(Information Opens)

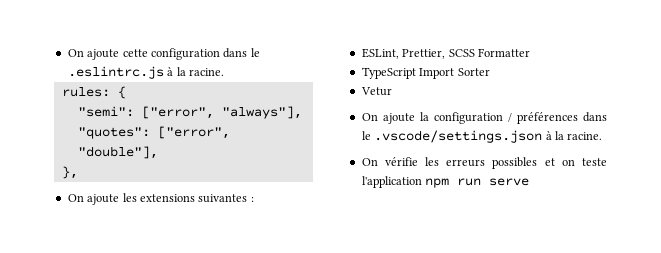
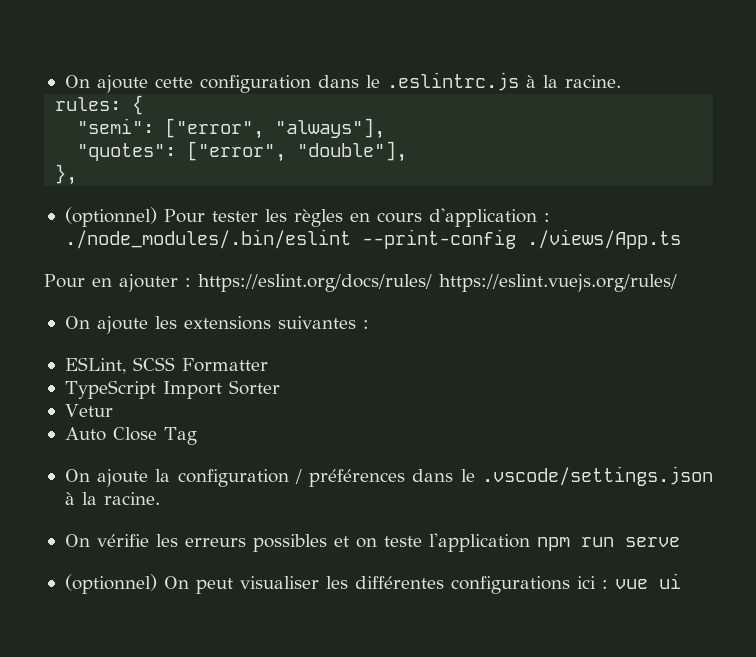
(78, 172) none -> [64,207,550,227] [64,229,681,249] [44,274,677,292] // (optionnel) Pour tester les règles en cours d'application : ./node_modules/.bin/eslint --print-config ./views/App.ts // Pour en ajouter : https://eslint.org/docs/rules/ https://eslint.vuejs.org/rules/
[402,49,446,59] Prettier, -> (126, 365) none
(392, 91) none -> [64,427,197,445] // Auto Close Tag
(530, 182) none -> [64,573,681,594] // (optionnel) On peut visualiser les différentes configurations ici : vue ui

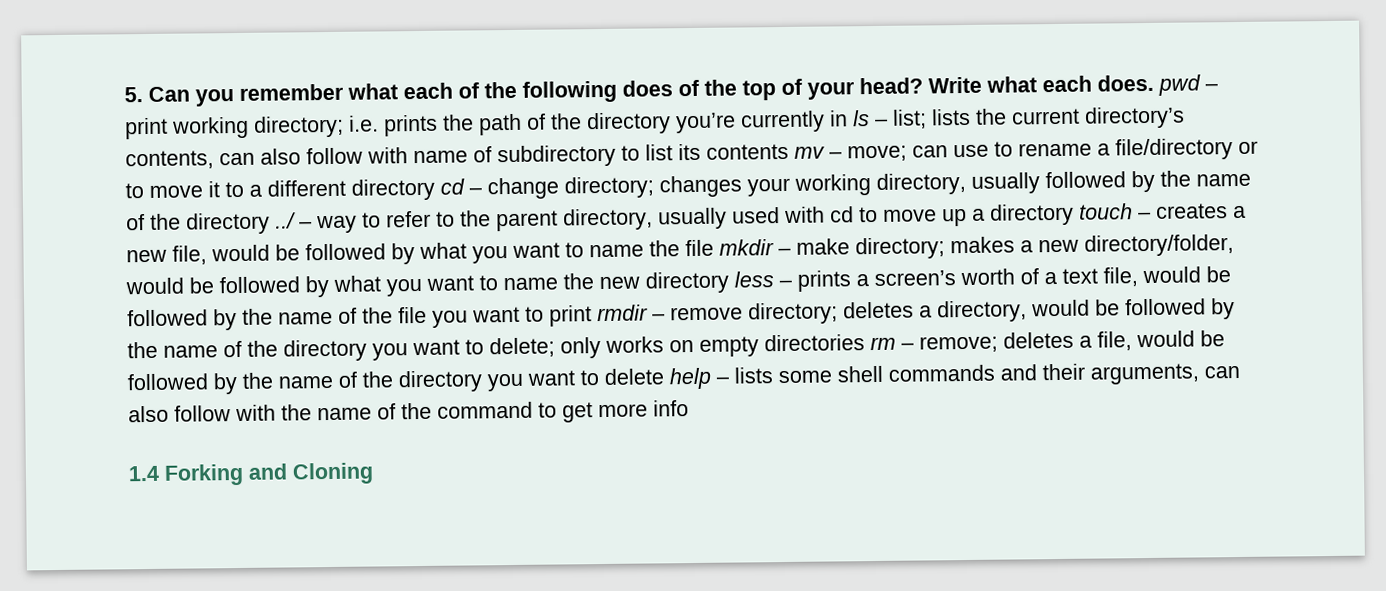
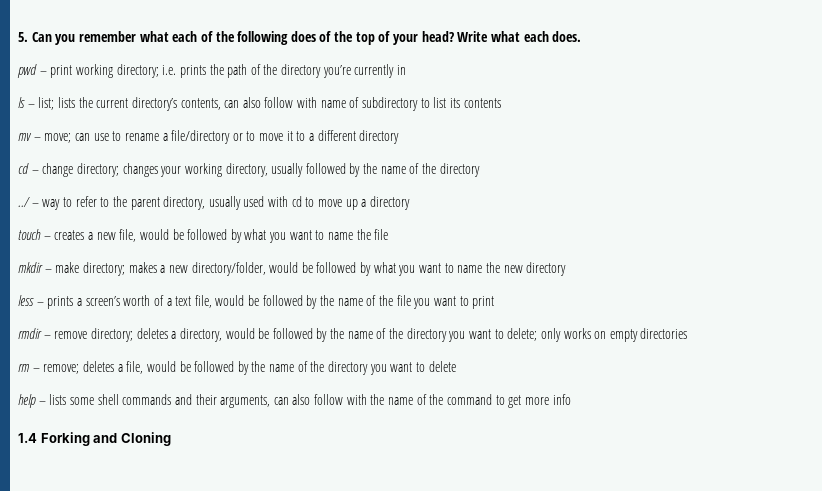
(1154, 83) none -> (582, 36) //
(848, 118) none -> (407, 70) //
(789, 151) none -> (501, 103) //
(435, 189) none -> (400, 137) //
(270, 223) none -> (480, 170) //
(1074, 214) none -> (410, 203) //
(714, 248) none -> (389, 234) //
(729, 282) none -> (567, 269) //
(592, 316) none -> (495, 302) //
(865, 343) none -> (688, 333) //
(664, 376) none -> (456, 366) //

(Information Closes)

Using the listing above, copy exactly the lines from the one that contains "[402,49,446,59] Prettier, -> (126, 365) none" through its last line, both included, but not the pictures.

Solution for this task =
[402,49,446,59] Prettier, -> (126, 365) none
(392, 91) none -> [64,427,197,445] // Auto Close Tag
(530, 182) none -> [64,573,681,594] // (optionnel) On peut visualiser les différentes configurations ici : vue ui

(1154, 83) none -> (582, 36) //
(848, 118) none -> (407, 70) //
(789, 151) none -> (501, 103) //
(435, 189) none -> (400, 137) //
(270, 223) none -> (480, 170) //
(1074, 214) none -> (410, 203) //
(714, 248) none -> (389, 234) //
(729, 282) none -> (567, 269) //
(592, 316) none -> (495, 302) //
(865, 343) none -> (688, 333) //
(664, 376) none -> (456, 366) //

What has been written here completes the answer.